8 Responses to Hands-On: Stanley Fat Max 16oz Hammer

  1. Jim K. says:

    All the better to hit my thumb with!

  2. Ozzie says:

    Made in China, I assume?

  3. ShopMonger says:

    Hows the vibration versus the AVX

  4. mr. man says:

    wow..another fantastic 16oz hammer.. I’ll consider it as soon as my other 5 go south.

  5. Melvin says:

    My concern would be hitting nails at the left or right edge of that huge face it going to apply the force pretty far from the axis of the handle. Not hard to imagine the head twisting and either striking the wood or bending the nail. I’ve had this problem when driving spikes with a 4lb sledge.

  6. Bill Clay says:

    What? No laser?

  7. John Martens says:

    I have yet to figure out what a 16 oz hammer is good for. Every time I use some one’s I just feel . . . impotent.

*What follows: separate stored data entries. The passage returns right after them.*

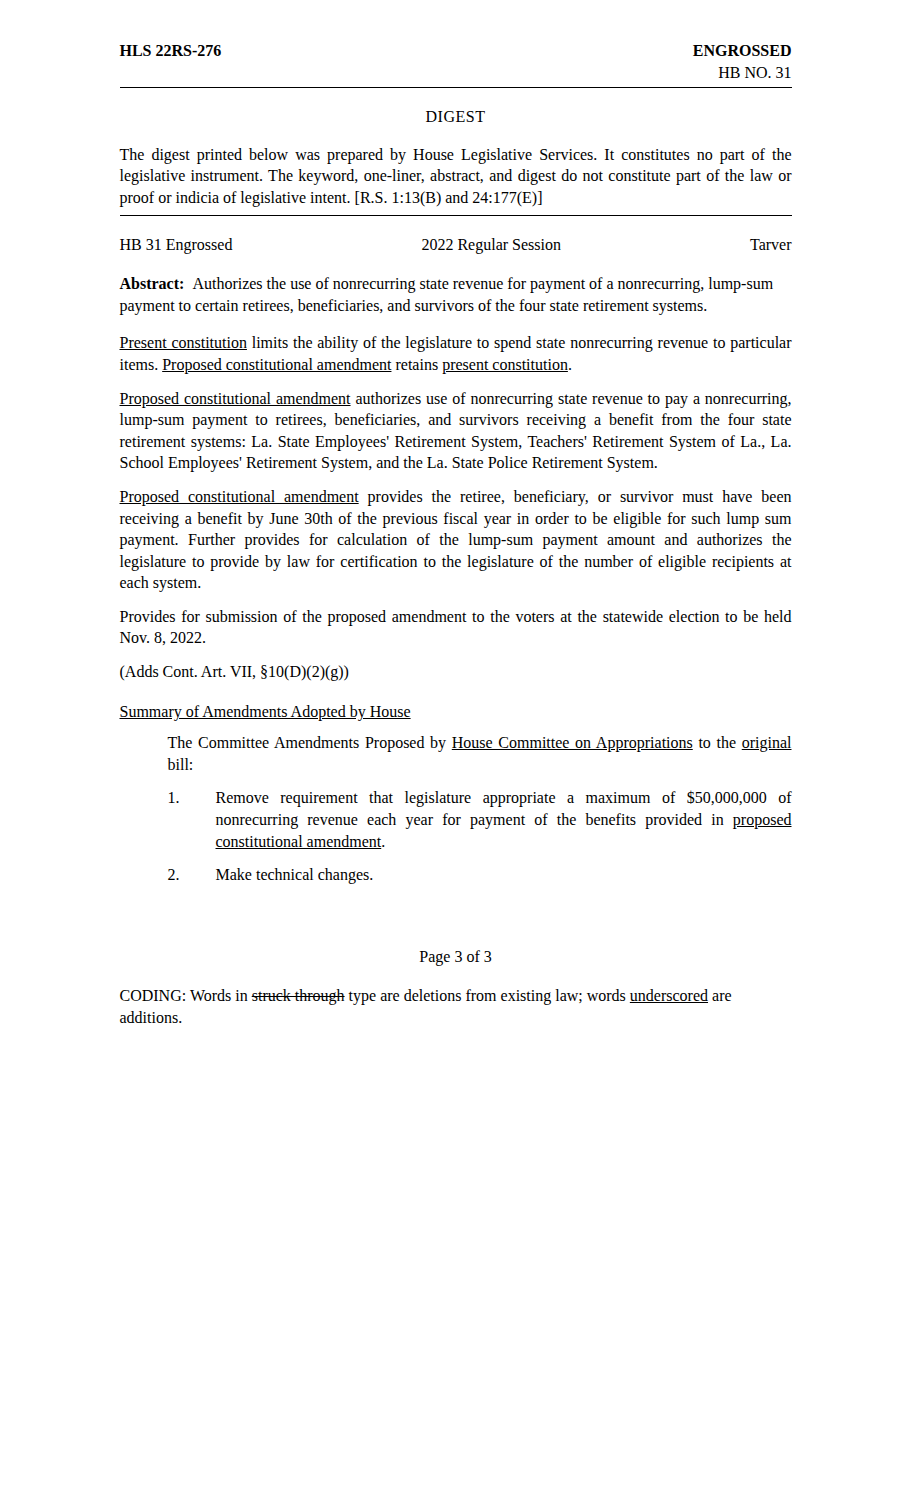HLS 22RS-276
ENGROSSED
HB NO. 31
DIGEST
The digest printed below was prepared by House Legislative Services. It constitutes no part of the legislative instrument. The keyword, one-liner, abstract, and digest do not constitute part of the law or proof or indicia of legislative intent. [R.S. 1:13(B) and 24:177(E)]
HB 31 Engrossed
2022 Regular Session
Tarver
Abstract: Authorizes the use of nonrecurring state revenue for payment of a nonrecurring, lump-sum payment to certain retirees, beneficiaries, and survivors of the four state retirement systems.
Present constitution limits the ability of the legislature to spend state nonrecurring revenue to particular items. Proposed constitutional amendment retains present constitution.
Proposed constitutional amendment authorizes use of nonrecurring state revenue to pay a nonrecurring, lump-sum payment to retirees, beneficiaries, and survivors receiving a benefit from the four state retirement systems: La. State Employees' Retirement System, Teachers' Retirement System of La., La. School Employees' Retirement System, and the La. State Police Retirement System.
Proposed constitutional amendment provides the retiree, beneficiary, or survivor must have been receiving a benefit by June 30th of the previous fiscal year in order to be eligible for such lump sum payment. Further provides for calculation of the lump-sum payment amount and authorizes the legislature to provide by law for certification to the legislature of the number of eligible recipients at each system.
Provides for submission of the proposed amendment to the voters at the statewide election to be held Nov. 8, 2022.
(Adds Cont. Art. VII, §10(D)(2)(g))
Summary of Amendments Adopted by House
The Committee Amendments Proposed by House Committee on Appropriations to the original bill:
Remove requirement that legislature appropriate a maximum of $50,000,000 of nonrecurring revenue each year for payment of the benefits provided in proposed constitutional amendment.
Make technical changes.
Page 3 of 3
CODING: Words in struck through type are deletions from existing law; words underscored are additions.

    20 oz’s or nothing, dammit!

  8. dom says:

    Good one Jim K.!

    I love my Stanley AntiVibe 20 oz. brick hammer. But this Stanley product is a swing and a miss. Looks like the designer used to work for a golf club company. Next someone else will make one with a head 90% bigger. Year after that Stanley will up it to 110% bigger …

    Don’t like the shortened ‘front porch’ of the new hammer (distance from striking face to beginning of handle. I’m thinking about knuckle clearance when pounding a nail in a flat or recessed plane. That’s gotta change the angle the head comes into the nail at from what you’re used to.

    As for missing a nail or whatever with a hammer, think you’d be better off choking down on the handle a bit. Works in baseball.

    Seems we’re in the era where if you really like a hammer, better buy a back up in case they change the design to make it ‘new and improved.’ And maybe that’s the point of the redesign anyways. What evil geniuses.